— EXERCISE DIRECTIONS —
Write out every line below word for word, but skip the pictures.

— INFORMATION SUPPLIED —
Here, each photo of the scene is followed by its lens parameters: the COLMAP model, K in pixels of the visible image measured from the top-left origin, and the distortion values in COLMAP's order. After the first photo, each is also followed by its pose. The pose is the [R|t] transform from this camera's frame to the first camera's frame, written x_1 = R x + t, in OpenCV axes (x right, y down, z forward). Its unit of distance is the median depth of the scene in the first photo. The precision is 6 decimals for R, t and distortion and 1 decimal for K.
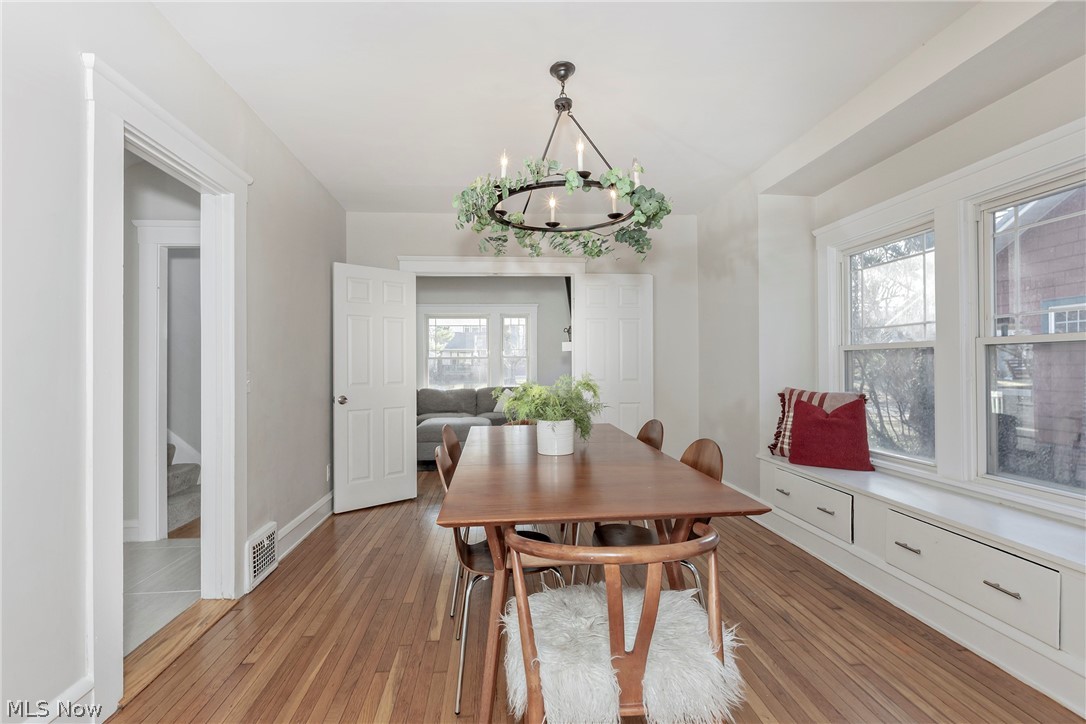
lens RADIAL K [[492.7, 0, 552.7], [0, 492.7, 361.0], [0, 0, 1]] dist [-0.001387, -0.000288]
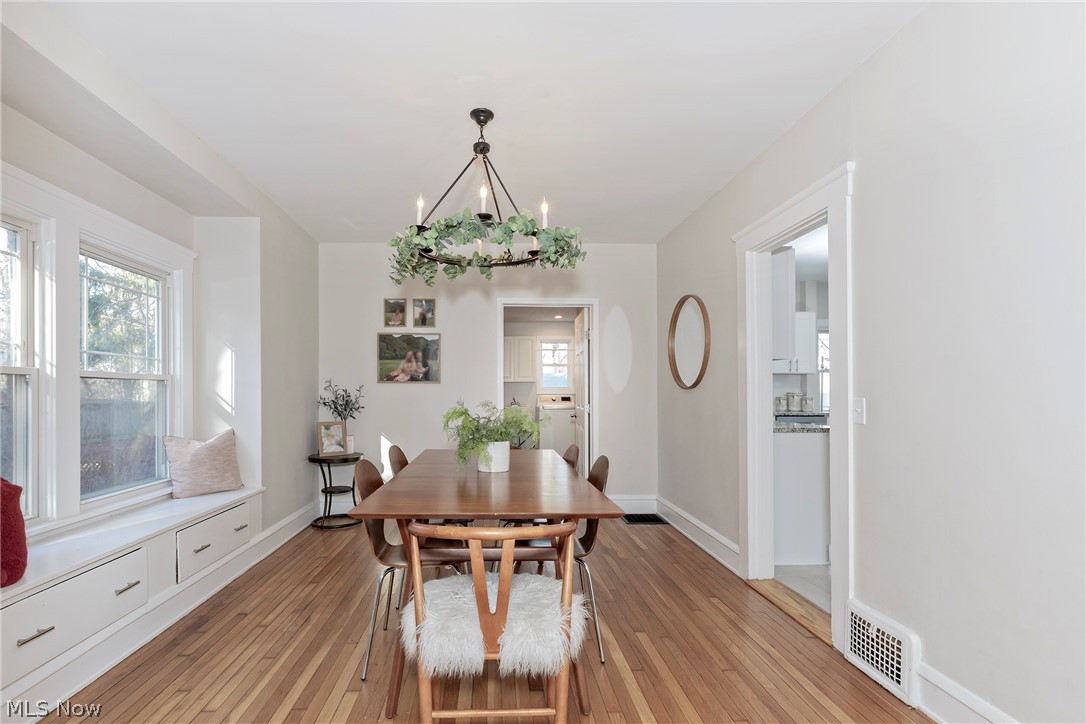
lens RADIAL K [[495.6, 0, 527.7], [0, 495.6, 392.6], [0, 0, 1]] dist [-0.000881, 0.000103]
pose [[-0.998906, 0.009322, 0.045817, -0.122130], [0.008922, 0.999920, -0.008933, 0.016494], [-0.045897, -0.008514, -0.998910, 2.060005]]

— ANSWER —
Here, each photo of the scene is followed by its lens parameters: the COLMAP model, K in pixels of the visible image measured from the top-left origin, and the distortion values in COLMAP's order. After the first photo, each is also followed by its pose. The pose is the [R|t] transform from this camera's frame to the first camera's frame, written x_1 = R x + t, in OpenCV axes (x right, y down, z forward). Its unit of distance is the median depth of the scene in the first photo. The precision is 6 decimals for R, t and distortion and 1 decimal for K.
lens RADIAL K [[492.7, 0, 552.7], [0, 492.7, 361.0], [0, 0, 1]] dist [-0.001387, -0.000288]
lens RADIAL K [[495.6, 0, 527.7], [0, 495.6, 392.6], [0, 0, 1]] dist [-0.000881, 0.000103]
pose [[-0.998906, 0.009322, 0.045817, -0.122130], [0.008922, 0.999920, -0.008933, 0.016494], [-0.045897, -0.008514, -0.998910, 2.060005]]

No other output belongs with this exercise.